(Reuters) -Trian Fund Management, run by activist investor Nelson Peltz, said on Friday it will not pursue a takeover of Wendy’s Co, months after the company’s largest shareholder said it was considering a potential bid for the burger chain.
Shares of Wendy’s, which had fallen about 5% in 2022, were down about 1% in premarket trading.
Trian said in May last year it was exploring taking over Wendy’s, either on its own or with others, almost two decades after Peltz invested in the company.
On Friday, Wendy’s separately announced a new $500 million share buyback plan and doubled its quarterly dividend to 25 cents per share.
The hedge fund in a filing said the company’s move to return additional capital to shareholders through share repurchases and increased cash dividends “was the appropriate path to enhance shareholder value at this time.”

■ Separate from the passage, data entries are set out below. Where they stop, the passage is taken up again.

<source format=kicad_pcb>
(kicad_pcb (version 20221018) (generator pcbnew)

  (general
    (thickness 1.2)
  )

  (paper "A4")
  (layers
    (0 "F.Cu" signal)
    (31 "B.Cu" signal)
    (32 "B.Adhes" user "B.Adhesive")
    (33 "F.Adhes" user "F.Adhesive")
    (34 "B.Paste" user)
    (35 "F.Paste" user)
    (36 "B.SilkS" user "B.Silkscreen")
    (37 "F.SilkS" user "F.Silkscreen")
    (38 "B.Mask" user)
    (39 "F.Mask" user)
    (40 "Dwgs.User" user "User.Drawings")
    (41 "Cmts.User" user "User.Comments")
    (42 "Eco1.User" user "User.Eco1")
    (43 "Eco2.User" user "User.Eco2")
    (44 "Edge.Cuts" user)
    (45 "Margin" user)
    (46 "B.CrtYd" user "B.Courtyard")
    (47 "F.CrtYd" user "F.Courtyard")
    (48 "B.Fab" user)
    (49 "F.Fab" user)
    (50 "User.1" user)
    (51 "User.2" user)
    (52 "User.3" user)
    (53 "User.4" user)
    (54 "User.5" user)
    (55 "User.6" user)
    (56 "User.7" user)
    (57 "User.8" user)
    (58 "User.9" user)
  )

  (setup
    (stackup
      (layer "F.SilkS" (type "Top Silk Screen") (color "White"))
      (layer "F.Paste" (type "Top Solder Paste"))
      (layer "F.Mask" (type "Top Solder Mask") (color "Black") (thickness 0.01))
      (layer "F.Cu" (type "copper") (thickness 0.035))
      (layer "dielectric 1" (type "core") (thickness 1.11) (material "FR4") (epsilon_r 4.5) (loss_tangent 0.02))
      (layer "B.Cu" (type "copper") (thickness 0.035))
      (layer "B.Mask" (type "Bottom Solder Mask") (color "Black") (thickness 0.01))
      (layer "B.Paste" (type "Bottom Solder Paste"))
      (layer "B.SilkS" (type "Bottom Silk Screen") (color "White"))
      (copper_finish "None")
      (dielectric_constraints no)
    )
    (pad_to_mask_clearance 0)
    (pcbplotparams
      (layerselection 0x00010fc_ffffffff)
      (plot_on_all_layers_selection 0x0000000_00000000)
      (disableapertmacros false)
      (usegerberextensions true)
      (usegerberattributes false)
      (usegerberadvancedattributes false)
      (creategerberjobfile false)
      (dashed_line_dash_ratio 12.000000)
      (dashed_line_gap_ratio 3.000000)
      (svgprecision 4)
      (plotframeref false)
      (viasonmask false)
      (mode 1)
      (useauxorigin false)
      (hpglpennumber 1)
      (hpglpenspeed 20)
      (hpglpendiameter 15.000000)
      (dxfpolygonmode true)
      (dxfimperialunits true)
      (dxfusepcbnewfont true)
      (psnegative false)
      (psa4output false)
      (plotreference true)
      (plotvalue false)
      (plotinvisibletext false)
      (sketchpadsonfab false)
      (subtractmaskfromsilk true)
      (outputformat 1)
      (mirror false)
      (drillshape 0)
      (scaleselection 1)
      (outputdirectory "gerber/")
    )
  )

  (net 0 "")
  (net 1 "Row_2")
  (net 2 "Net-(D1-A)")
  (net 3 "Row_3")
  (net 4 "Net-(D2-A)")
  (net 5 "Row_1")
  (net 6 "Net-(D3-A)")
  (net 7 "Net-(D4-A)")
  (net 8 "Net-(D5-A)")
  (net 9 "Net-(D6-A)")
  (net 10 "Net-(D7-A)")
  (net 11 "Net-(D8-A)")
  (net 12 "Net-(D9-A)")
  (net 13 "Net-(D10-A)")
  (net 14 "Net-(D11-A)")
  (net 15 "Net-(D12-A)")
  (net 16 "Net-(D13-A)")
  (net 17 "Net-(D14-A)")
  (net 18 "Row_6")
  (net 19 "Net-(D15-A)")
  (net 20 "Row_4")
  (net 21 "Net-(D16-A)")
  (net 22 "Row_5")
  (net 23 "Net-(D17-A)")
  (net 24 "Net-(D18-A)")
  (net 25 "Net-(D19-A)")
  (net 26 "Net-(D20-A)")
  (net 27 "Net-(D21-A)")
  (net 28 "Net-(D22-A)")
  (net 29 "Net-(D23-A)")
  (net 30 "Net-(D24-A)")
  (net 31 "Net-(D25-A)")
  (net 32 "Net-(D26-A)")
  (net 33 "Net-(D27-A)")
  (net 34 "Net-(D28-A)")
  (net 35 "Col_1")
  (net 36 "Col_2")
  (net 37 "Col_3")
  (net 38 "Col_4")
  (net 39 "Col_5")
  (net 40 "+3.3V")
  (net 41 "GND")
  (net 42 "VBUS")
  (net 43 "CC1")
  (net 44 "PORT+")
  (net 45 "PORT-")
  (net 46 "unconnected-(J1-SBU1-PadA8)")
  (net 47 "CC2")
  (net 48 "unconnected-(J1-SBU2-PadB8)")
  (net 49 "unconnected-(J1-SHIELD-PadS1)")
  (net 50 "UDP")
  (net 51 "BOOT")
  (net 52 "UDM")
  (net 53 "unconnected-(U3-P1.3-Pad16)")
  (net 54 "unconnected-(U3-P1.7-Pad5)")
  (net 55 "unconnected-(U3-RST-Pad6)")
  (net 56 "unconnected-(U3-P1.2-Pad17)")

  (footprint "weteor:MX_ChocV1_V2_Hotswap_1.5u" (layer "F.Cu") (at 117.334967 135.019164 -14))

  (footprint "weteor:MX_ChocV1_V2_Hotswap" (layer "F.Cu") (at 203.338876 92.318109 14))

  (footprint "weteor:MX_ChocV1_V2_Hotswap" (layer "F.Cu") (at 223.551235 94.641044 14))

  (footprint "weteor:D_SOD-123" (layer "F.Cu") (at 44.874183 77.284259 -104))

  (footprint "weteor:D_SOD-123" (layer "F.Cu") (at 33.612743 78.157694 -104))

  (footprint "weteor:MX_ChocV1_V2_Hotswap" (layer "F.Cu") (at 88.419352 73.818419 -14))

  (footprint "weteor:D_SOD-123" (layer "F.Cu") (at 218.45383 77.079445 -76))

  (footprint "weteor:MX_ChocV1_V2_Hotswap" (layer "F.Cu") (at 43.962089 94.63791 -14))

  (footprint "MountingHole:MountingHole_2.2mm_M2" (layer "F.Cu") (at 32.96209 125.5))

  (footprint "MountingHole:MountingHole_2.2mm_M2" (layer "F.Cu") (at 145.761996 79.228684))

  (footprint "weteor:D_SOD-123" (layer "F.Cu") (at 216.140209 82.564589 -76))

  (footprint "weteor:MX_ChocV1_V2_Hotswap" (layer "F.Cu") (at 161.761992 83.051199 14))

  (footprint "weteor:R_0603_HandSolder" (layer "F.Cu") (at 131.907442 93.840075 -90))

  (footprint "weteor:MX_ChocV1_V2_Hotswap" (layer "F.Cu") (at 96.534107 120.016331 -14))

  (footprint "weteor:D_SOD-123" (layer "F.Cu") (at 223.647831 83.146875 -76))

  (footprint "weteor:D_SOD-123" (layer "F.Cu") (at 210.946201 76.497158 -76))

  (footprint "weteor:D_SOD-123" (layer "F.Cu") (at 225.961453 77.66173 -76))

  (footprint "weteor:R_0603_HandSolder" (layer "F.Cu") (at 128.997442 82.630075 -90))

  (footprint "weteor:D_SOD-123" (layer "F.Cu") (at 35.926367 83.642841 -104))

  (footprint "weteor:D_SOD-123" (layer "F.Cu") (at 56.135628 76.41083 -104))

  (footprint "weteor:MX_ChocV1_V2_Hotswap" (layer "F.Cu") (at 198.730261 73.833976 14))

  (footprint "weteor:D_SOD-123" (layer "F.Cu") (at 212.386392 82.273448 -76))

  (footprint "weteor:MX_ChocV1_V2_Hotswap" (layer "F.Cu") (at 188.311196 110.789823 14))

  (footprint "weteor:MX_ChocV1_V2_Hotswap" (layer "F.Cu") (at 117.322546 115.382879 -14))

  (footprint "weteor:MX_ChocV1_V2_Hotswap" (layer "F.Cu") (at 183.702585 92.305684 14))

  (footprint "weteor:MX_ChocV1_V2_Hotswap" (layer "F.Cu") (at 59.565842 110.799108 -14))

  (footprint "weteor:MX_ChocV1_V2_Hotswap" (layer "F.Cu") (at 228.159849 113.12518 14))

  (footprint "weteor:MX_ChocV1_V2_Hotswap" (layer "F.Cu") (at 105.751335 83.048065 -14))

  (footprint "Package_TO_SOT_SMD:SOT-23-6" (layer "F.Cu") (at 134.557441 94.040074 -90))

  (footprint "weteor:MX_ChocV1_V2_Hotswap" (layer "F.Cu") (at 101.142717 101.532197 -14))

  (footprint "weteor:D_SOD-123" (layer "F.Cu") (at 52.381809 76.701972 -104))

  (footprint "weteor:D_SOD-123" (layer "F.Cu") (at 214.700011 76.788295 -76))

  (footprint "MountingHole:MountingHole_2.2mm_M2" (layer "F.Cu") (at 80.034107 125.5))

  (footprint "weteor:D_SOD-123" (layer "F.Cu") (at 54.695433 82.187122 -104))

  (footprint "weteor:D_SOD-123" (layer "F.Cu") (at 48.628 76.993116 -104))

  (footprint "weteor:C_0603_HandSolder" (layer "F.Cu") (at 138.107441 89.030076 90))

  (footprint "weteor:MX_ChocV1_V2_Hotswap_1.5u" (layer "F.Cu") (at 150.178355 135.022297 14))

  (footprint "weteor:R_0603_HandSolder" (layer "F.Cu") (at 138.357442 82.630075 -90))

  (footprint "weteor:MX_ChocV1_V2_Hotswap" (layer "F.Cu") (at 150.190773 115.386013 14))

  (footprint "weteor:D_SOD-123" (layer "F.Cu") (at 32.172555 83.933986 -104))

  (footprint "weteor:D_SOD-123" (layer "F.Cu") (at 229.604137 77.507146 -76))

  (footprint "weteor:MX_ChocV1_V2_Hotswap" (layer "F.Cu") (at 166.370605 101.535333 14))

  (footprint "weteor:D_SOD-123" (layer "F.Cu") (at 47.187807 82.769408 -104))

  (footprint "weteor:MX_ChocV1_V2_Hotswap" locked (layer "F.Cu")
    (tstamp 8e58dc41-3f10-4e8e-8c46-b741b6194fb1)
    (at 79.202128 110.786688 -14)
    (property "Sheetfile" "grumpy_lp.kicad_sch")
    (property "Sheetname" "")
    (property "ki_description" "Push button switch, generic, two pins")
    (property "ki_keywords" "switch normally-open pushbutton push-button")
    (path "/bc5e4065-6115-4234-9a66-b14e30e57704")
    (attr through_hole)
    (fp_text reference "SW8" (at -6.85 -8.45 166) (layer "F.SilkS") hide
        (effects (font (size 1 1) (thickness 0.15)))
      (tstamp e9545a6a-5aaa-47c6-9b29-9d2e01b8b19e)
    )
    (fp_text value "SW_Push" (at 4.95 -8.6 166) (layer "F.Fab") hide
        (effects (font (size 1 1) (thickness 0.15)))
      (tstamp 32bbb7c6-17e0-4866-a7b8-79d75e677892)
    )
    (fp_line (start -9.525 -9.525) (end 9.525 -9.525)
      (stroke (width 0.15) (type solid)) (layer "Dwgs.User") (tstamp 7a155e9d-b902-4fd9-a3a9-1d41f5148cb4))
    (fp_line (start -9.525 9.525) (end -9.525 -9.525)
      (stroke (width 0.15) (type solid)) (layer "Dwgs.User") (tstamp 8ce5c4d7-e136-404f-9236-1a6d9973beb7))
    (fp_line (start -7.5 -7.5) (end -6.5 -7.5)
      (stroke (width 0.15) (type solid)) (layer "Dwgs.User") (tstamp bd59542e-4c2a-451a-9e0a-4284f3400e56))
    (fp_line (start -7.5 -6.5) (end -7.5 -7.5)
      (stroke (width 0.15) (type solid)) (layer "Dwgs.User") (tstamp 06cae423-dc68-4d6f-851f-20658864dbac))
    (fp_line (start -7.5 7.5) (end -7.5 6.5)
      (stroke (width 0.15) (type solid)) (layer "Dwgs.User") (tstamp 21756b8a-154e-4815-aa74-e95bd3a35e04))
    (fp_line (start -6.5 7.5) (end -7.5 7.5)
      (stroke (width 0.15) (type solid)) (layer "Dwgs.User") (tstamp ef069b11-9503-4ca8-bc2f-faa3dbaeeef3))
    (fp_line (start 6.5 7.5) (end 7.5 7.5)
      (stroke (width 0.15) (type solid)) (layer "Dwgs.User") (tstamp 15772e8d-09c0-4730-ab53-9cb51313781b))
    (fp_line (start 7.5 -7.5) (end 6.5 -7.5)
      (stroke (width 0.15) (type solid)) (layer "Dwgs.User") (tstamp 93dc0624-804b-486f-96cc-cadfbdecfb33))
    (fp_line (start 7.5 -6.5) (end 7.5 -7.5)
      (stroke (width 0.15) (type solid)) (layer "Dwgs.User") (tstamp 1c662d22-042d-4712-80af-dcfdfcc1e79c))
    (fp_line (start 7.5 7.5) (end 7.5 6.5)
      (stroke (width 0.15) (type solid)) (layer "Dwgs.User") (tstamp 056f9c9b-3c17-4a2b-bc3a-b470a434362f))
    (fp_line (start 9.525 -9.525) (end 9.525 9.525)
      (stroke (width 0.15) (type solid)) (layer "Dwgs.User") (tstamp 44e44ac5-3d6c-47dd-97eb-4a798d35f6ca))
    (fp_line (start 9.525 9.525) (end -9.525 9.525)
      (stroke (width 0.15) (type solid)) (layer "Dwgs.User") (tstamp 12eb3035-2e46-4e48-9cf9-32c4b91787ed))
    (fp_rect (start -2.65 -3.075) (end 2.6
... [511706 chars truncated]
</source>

The firm added it believes Wendy’s is well positioned to deliver significant long-term value for shareholders.
Wendy’s said in an emailed statement to Reuters that it looks forward to continuing its partnership with Trian and “are pleased with Trian’s confidence in our growth strategy.”

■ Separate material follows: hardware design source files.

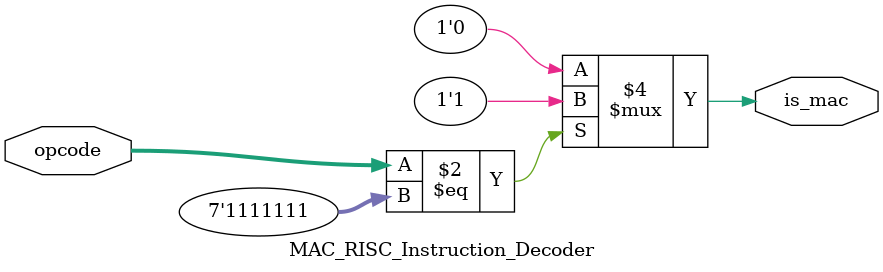
<source format=v>
`timescale 1ns / 1ps
module MAC_RISC_Instruction_Decoder(opcode, is_mac);
    
    input [6:0] opcode;
    output reg is_mac;
    
    always @(*)
        begin
            if (opcode == 7'b1111111)
                is_mac = 1;
            else 
                is_mac = 0;
        end
endmodule

</source>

The company has had a long history with Peltz and Trian after the firm first invested in Wendy’s in 2005 and began pushing for changes in late 2008.
According to a latest regulatory filing, Peltz, along with Trian and affiliates, owns a 19.35% stake in Wendy’s.
Peltz on Thursday also formally launched a battle for a board seat at Walt Disney Co, seen as a serious challenge to Disney Chief Executive Bob Iger, who recently returned from retirement to lead the company for a second time.